▶ [Dataset excerpt]:
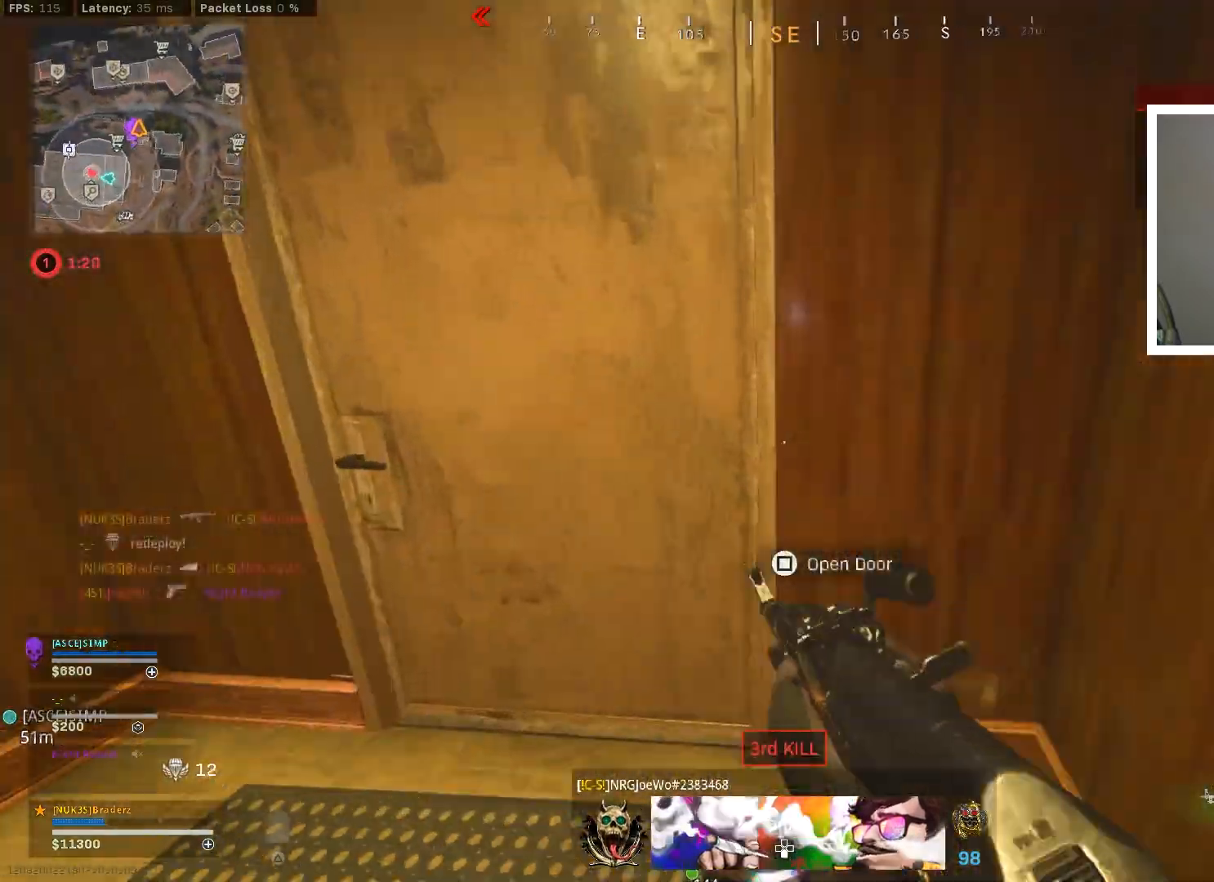
{"buttons": [], "left_stick": "up", "right_stick": "left", "events": [[67, "right_stick", "left"], [117, "L3", "up"], [217, "L3", "down"], [267, "right_stick", "center"], [317, "L3", "up"], [334, "right_stick", "left"]]}
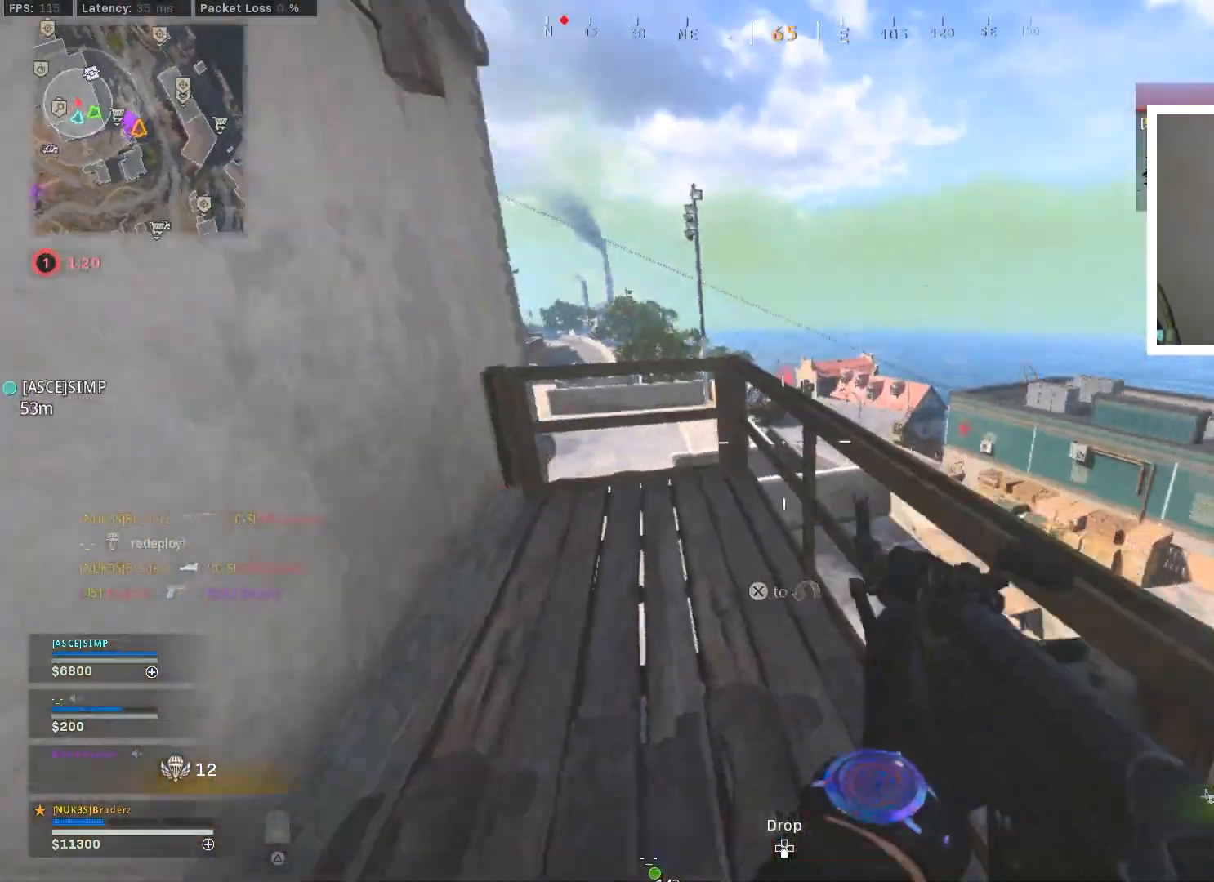
{"buttons": [], "left_stick": "down-right", "right_stick": "left", "events": [[50, "L3", "down"], [133, "right_stick", "center"], [183, "left_stick", "up-right"], [233, "L3", "up"], [300, "right_stick", "left"], [500, "left_stick", "down-right"]]}
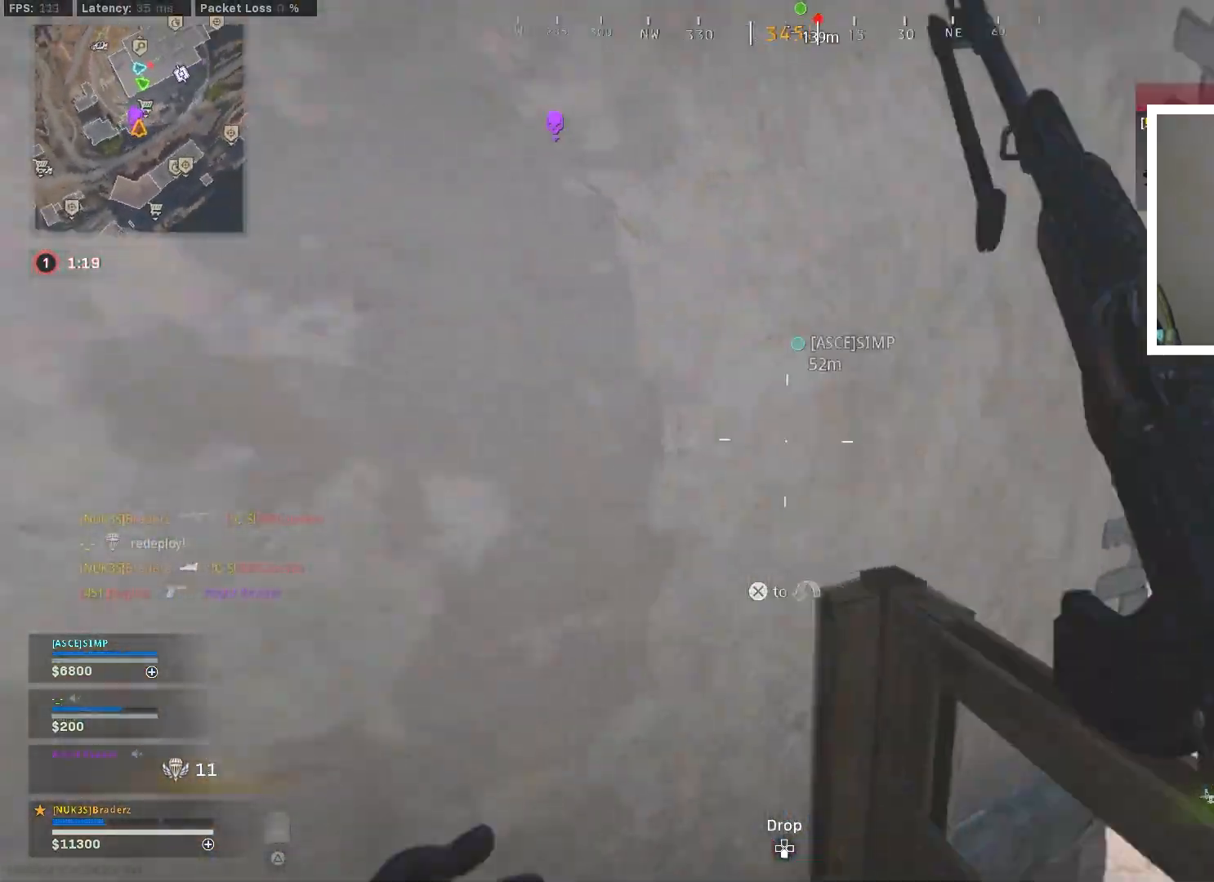
{"buttons": [], "left_stick": "up-left", "right_stick": "center", "events": [[67, "left_stick", "down-left"], [150, "left_stick", "up-left"], [217, "right_stick", "center"], [300, "L3", "down"], [417, "L3", "up"]]}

▶ [About this task]: The response should reproduce all the material above exactly and leave out its pictures.

▶ [Written solution]:
{"buttons": [], "left_stick": "up", "right_stick": "left", "events": [[67, "right_stick", "left"], [117, "L3", "up"], [217, "L3", "down"], [267, "right_stick", "center"], [317, "L3", "up"], [334, "right_stick", "left"]]}
{"buttons": [], "left_stick": "down-right", "right_stick": "left", "events": [[50, "L3", "down"], [133, "right_stick", "center"], [183, "left_stick", "up-right"], [233, "L3", "up"], [300, "right_stick", "left"], [500, "left_stick", "down-right"]]}
{"buttons": [], "left_stick": "up-left", "right_stick": "center", "events": [[67, "left_stick", "down-left"], [150, "left_stick", "up-left"], [217, "right_stick", "center"], [300, "L3", "down"], [417, "L3", "up"]]}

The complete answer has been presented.